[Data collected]
━━━━━━━━━━━━━━━━━━━━

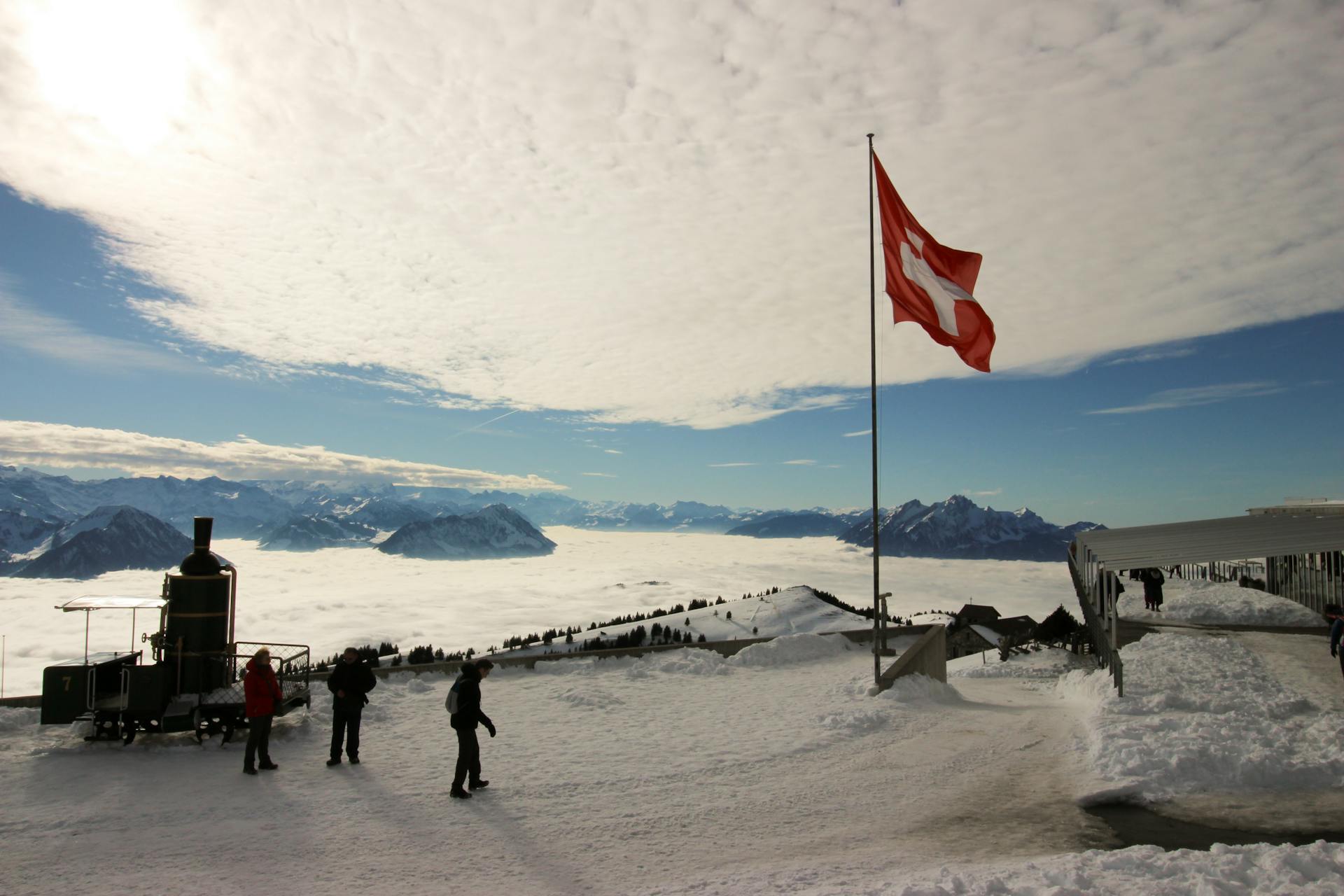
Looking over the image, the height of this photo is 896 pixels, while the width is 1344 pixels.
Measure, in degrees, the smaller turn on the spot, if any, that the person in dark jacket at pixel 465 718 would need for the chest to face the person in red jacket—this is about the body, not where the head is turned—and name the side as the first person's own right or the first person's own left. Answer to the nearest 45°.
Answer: approximately 135° to the first person's own left

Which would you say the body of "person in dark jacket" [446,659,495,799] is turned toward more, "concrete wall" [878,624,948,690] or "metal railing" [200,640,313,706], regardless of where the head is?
the concrete wall

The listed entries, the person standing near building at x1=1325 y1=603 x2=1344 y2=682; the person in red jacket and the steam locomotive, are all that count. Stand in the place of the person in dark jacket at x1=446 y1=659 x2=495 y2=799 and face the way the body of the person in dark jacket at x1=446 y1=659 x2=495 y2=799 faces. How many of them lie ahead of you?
1

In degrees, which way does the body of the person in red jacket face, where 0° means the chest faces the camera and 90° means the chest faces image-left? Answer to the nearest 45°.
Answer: approximately 315°

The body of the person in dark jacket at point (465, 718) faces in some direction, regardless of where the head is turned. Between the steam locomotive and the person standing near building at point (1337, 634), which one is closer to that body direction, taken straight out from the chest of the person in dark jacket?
the person standing near building

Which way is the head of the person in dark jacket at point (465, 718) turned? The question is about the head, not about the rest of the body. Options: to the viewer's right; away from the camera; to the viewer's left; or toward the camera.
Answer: to the viewer's right

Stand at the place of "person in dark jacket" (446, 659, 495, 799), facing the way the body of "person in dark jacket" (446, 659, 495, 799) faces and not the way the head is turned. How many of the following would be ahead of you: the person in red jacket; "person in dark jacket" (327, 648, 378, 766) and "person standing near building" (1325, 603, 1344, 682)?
1

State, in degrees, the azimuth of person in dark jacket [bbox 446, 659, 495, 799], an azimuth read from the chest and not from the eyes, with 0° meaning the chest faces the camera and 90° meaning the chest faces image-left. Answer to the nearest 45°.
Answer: approximately 270°

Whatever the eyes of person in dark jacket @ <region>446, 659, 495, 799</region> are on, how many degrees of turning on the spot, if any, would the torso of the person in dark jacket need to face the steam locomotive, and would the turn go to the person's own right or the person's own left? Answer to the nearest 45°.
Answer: approximately 135° to the person's own left
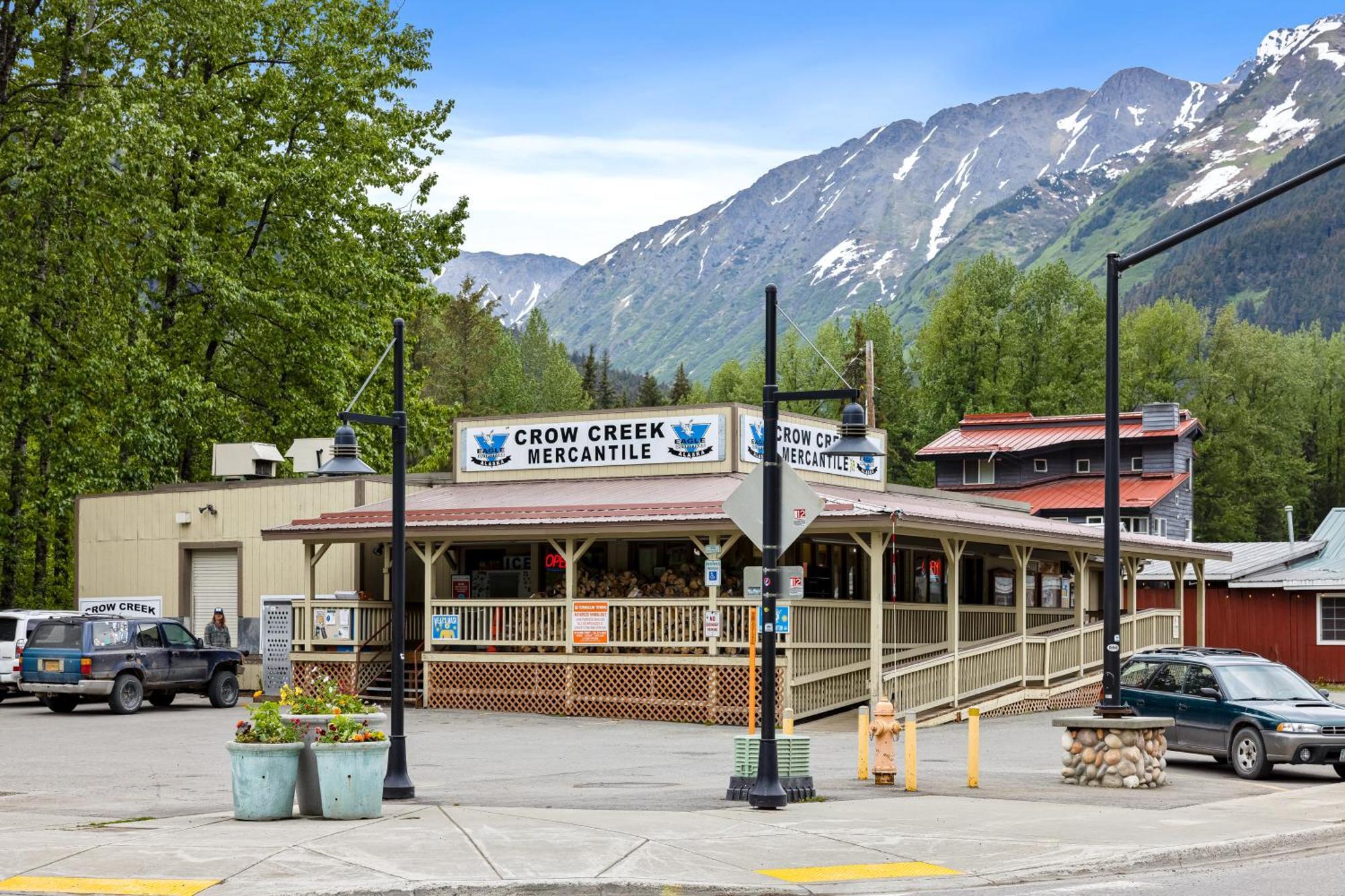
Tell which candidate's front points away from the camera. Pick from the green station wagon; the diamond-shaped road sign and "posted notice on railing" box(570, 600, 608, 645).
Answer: the diamond-shaped road sign

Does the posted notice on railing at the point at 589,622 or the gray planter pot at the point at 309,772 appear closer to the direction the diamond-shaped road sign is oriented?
the posted notice on railing

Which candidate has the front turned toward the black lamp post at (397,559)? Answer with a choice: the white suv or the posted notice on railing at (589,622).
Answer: the posted notice on railing

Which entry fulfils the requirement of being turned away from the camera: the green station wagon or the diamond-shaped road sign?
the diamond-shaped road sign

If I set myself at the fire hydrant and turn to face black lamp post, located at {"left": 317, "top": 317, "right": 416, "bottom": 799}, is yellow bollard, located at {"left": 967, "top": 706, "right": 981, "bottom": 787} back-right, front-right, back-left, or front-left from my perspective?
back-left

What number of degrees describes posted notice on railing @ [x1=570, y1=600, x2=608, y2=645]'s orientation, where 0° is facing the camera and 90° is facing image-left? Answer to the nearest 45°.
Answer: approximately 0°

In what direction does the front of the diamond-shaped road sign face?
away from the camera
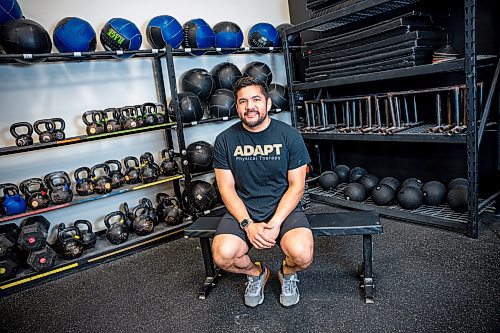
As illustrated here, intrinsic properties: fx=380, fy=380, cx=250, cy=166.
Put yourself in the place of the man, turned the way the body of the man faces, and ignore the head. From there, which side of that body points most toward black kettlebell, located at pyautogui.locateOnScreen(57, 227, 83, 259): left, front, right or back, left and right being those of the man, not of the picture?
right

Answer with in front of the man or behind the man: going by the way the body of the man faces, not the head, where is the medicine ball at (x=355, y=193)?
behind

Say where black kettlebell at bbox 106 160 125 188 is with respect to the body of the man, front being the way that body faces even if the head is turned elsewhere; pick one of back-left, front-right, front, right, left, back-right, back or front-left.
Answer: back-right

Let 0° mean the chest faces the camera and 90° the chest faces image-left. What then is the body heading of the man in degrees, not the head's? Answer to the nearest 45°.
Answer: approximately 0°

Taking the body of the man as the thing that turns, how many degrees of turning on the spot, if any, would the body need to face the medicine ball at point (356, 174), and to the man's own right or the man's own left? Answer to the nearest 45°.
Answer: approximately 135° to the man's own left

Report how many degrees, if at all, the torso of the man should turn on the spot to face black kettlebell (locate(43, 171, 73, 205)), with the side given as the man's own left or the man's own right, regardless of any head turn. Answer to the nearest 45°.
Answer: approximately 135° to the man's own right

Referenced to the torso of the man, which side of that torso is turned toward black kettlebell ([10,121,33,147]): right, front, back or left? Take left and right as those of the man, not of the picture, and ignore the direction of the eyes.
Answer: right

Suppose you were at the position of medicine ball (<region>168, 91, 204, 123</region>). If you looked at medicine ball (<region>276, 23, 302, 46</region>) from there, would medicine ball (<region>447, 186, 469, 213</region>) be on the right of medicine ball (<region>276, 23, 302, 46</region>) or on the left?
right

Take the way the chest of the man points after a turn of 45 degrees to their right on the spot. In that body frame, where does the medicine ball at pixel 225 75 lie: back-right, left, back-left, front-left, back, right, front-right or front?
back-right

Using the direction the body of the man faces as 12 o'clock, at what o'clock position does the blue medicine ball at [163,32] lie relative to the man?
The blue medicine ball is roughly at 5 o'clock from the man.

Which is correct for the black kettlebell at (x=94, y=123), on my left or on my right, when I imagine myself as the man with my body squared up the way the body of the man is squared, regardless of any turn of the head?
on my right

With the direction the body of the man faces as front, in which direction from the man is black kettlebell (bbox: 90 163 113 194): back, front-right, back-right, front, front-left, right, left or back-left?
back-right
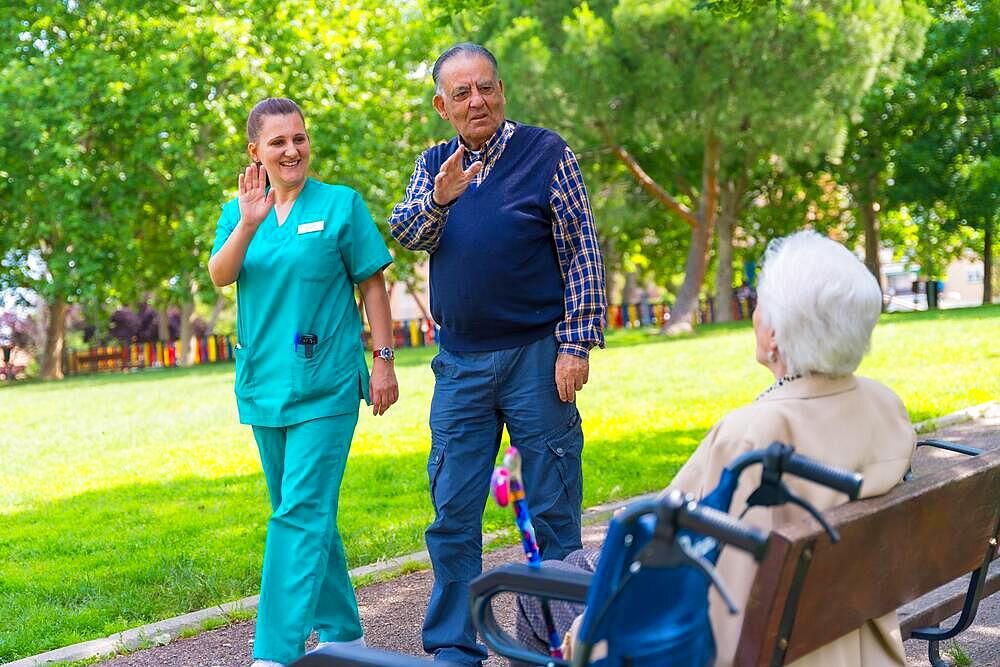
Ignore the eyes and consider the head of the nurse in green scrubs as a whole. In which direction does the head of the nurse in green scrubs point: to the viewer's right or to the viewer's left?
to the viewer's right

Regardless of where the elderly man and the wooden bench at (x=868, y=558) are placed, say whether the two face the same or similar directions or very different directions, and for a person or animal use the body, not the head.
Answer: very different directions

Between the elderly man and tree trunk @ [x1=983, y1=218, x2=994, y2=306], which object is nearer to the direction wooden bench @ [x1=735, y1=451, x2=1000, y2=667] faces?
the elderly man

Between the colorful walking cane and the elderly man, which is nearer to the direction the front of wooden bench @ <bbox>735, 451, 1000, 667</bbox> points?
the elderly man

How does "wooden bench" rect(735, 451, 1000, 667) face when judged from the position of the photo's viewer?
facing away from the viewer and to the left of the viewer

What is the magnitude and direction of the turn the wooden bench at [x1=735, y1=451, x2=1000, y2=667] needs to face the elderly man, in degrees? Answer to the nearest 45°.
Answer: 0° — it already faces them

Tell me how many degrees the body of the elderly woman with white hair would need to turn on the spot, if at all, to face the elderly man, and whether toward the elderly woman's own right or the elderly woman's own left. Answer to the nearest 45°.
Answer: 0° — they already face them

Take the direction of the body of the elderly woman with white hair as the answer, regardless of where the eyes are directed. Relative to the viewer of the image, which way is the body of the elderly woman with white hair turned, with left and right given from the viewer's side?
facing away from the viewer and to the left of the viewer

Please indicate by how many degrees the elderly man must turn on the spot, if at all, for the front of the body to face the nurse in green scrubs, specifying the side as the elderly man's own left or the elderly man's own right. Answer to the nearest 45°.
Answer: approximately 90° to the elderly man's own right

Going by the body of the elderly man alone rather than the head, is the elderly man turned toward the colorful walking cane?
yes
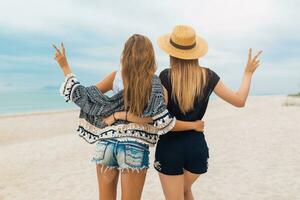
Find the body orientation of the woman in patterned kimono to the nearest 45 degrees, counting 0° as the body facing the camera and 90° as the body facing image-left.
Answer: approximately 180°

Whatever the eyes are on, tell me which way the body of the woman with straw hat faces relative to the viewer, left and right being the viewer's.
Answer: facing away from the viewer

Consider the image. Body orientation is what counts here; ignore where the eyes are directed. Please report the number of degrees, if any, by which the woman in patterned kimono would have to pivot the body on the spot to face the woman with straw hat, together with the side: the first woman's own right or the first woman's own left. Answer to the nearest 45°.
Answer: approximately 45° to the first woman's own right

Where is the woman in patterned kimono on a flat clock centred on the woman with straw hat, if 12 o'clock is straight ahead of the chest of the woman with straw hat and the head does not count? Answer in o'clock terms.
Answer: The woman in patterned kimono is roughly at 8 o'clock from the woman with straw hat.

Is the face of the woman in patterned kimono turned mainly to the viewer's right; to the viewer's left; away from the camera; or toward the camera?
away from the camera

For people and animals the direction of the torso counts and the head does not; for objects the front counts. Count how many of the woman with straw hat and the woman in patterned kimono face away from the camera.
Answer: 2

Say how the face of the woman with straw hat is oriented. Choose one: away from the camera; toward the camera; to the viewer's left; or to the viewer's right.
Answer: away from the camera
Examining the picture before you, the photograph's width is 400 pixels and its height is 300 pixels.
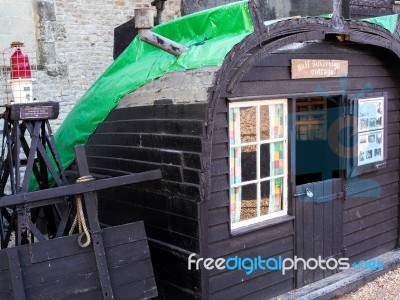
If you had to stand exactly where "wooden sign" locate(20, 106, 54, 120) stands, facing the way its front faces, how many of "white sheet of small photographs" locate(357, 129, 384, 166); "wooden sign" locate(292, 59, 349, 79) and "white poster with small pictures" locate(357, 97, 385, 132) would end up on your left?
3

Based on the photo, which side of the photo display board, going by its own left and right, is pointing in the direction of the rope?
right

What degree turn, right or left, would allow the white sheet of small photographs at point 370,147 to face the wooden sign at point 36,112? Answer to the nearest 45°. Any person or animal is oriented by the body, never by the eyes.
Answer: approximately 90° to its right

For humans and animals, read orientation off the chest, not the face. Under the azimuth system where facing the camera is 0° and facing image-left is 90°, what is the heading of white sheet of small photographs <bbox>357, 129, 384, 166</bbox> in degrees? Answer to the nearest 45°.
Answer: approximately 315°

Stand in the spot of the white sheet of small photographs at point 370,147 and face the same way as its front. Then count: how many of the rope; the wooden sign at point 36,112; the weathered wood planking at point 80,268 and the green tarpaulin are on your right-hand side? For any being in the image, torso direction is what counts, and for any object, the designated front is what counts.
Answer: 4

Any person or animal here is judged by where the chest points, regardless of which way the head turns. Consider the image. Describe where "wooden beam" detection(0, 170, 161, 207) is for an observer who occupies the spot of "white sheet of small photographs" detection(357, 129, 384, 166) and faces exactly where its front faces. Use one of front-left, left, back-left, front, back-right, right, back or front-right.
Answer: right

━━━━━━━━━━━━━━━━━━━━

-- Exercise aim --
Can you recast the stretch from the start of the data collected through the line containing "Answer: approximately 135° to the first" as a JSON list of strings, one string per line, with blank lines and pictures left out?

-- Result of the exercise --
[
  "Looking over the image, the height of this photo is 896 pixels, while the width is 1344 pixels.",
  "Measure, in degrees, the smaller turn on the spot, if any, that the person in dark jacket at pixel 465 718 would need for the chest to face the person in red jacket—this is about the body, not where the head is turned—and name the side as the first person's own right or the first person's own left. Answer to the nearest 45°.",
  "Answer: approximately 135° to the first person's own left"
]